Alternative hypothesis:
`\mu > 100`

b)
`t=(105.7-100)/((13)/(√(22)))=2.057`

c)
`p_v =P(t_((21))>2.057)=0.0256`

If we compare the p value and the significance level given
`\alpha=0.05` we see that
`p_v<\alpha` so we can conclude that we have enough evidence to reject the null hypothesis.

We can say that at 5% of significance the true mean is significant higher than 100.

d) On this case since we reject the null hypothesis. We can say that mean of the IQs for the children from the mothers that play classical music in the house is significant higher than 100.

Explanation:

Data given and notation

`\bar X=105.7` represent the sample mean

`s=13` represent the sample standard deviation

`n=22` sample size

`\mu_o =100` represent the value that we want to test

`\alpha=0.05` represent the significance level for the hypothesis test.

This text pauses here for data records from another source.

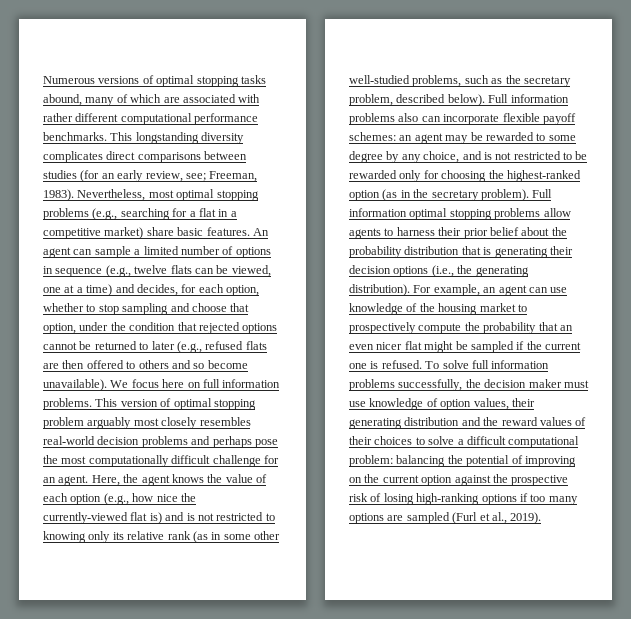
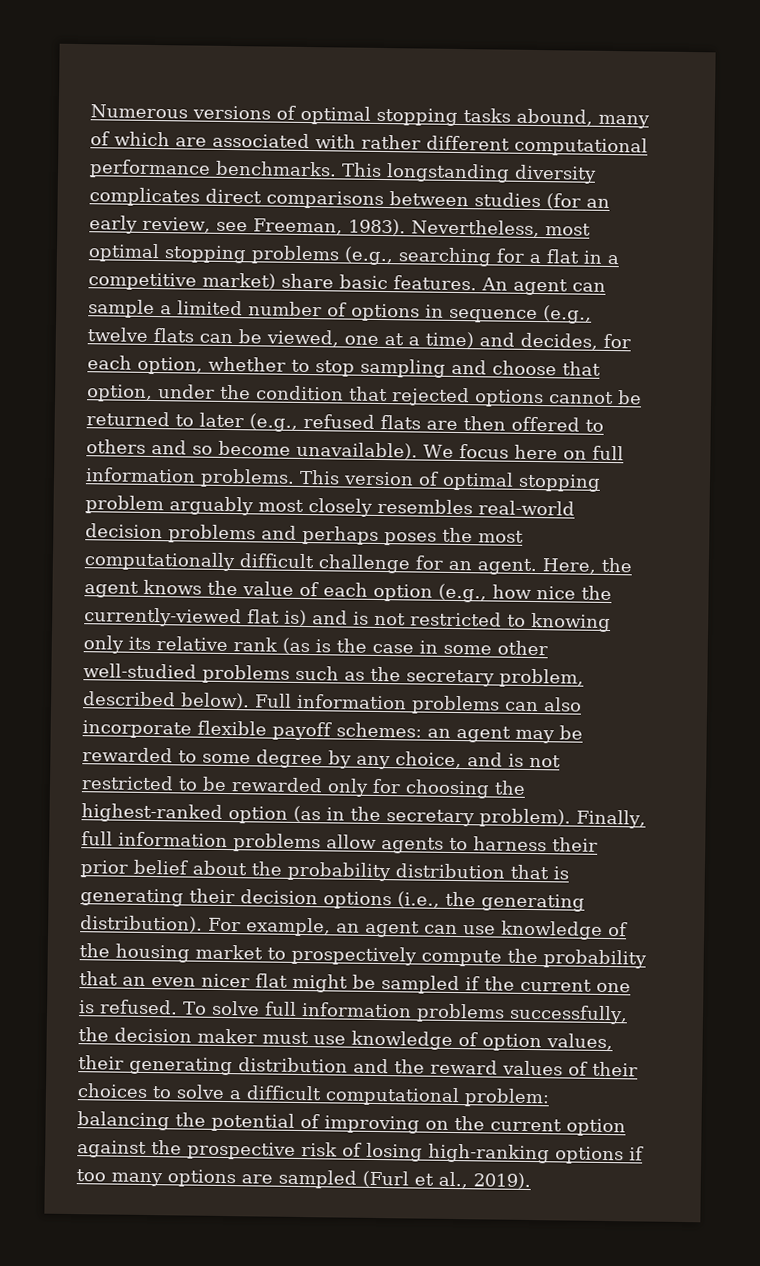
[185,173,206,181] see; -> [215,221,248,232] see
[254,439,278,448] pose -> [384,532,437,546] poses
(208, 537) none -> [315,638,414,654] is the case
[412,75,462,87] problems, -> [202,664,290,684] problems
[398,113,441,122] also can -> [504,697,582,712] can also
[532,189,553,198] [349,208,492,220] Full information optimal stopping -> [576,809,646,829] [81,831,228,848] Finally, full information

t would represent the statistic (variable of interest)

`p_v` represent the p value for the test (variable of interest)

Part a. State the null and alternative hypotheses.

We need to conduct a hypothesis in order to check if the population mean is higher than 100, the system of hypothesis are :

Null hypothesis:
`\mu \leq 100`

Alternative hypothesis:
`\mu > 100`

Since we don't know the population deviation, is better apply a t test to compare the actual mean to the reference value, and the statistic is given by:

`t=(\bar X-\mu_o)/((s)/(√(n)))` (1)

t-test: "Is used to compare group means. Is one of the most common tests and is used to determine if the mean is (higher, less or not equal) to an specified value".

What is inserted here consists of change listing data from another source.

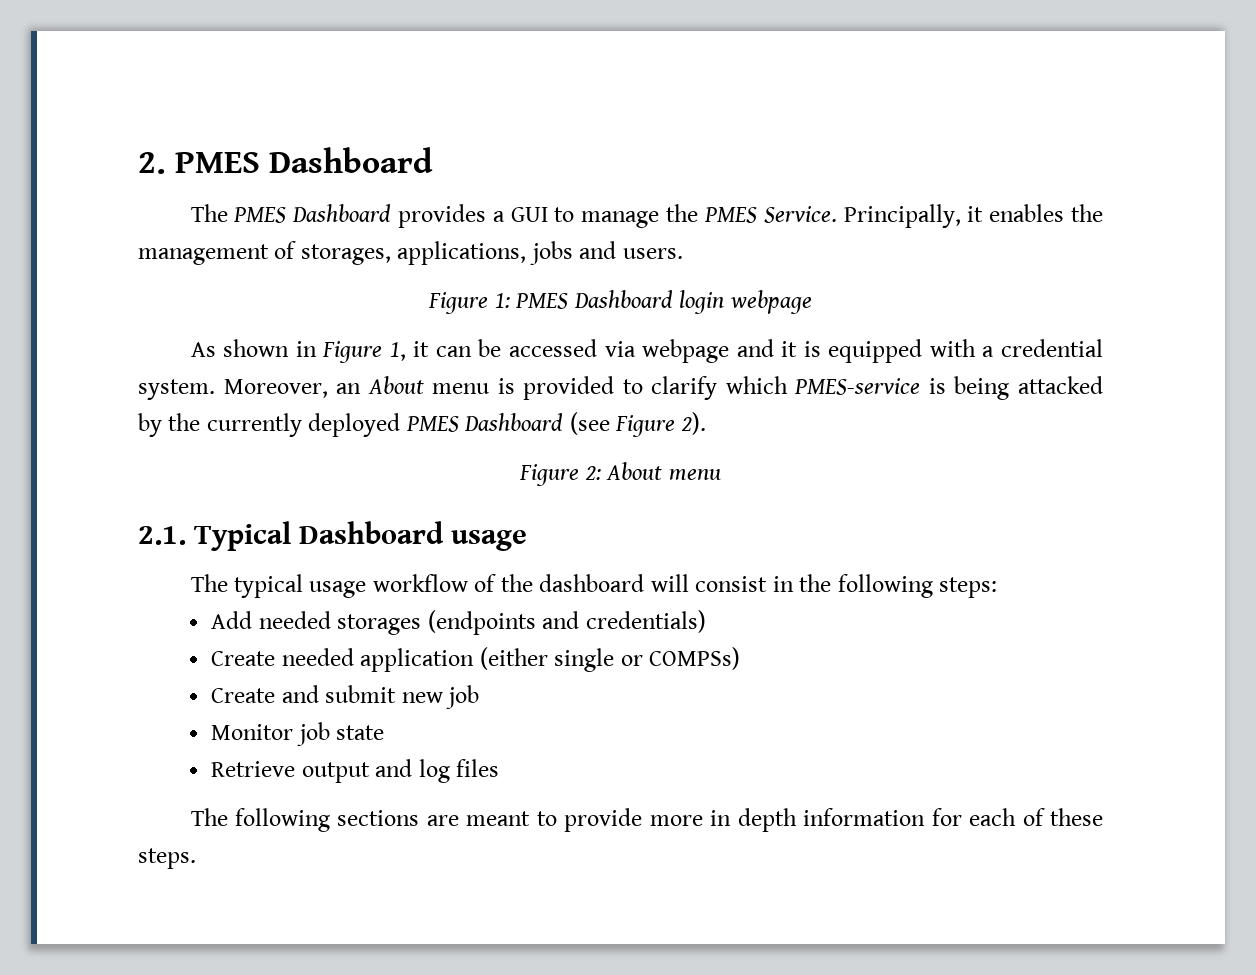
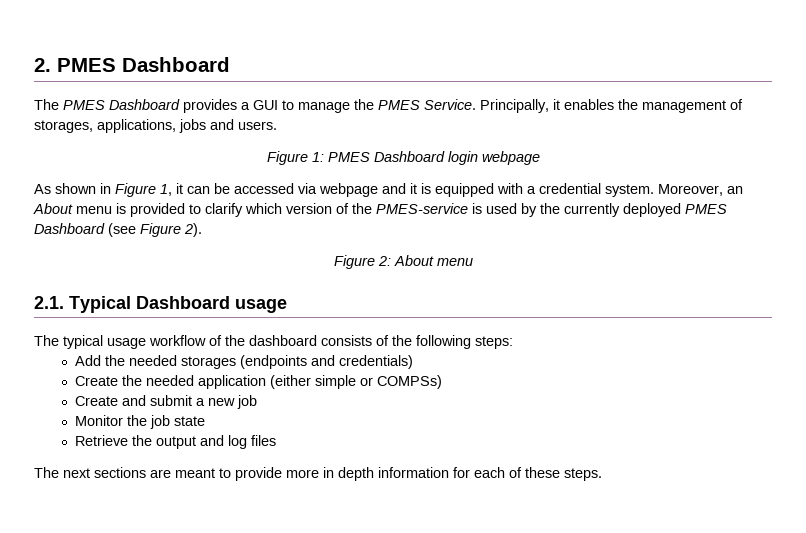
[794,376,1103,400] PMES-service is being attacked -> [286,203,517,214] version of the PMES-service is used
[650,574,794,592] will consist in -> [321,335,389,346] consists of
(253, 620) none -> [104,355,125,366] the
(276, 658) none -> [121,375,142,386] the
[554,648,615,672] single -> [314,375,356,389] simple
(397, 694) none -> [195,398,205,406] a
(294, 732) none -> [126,415,147,426] the
(296, 769) none -> [131,435,152,446] the
[234,808,330,832] following -> [63,468,90,478] next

Part b. Calculate the statistic

We can replace in formula (1) the info given like this:

`t=(105.7-100)/((13)/(√(22)))=2.057`

P-value

We need to calculate the degrees of freedom first given by:

`df=n-1=22-1=21`

Since is a one-side right tailed test the p value would given by:

`p_v =P(t_((21))>2.057)=0.0256`

Part c. Conclusion

If we compare the p value and the significance level given
`\alpha=0.05` we see that
`p_v<\alpha` so we can conclude that we have enough evidence to reject the null hypothesis.

We can say that at 5% of significance the true mean is significant higher than 100.

Part d. State the conclusion in context of the problem.

On this case since we reject the null hypothesis. We can say that mean of the IQs for the children from the mothers that play classical music in the house is significant higher than 100.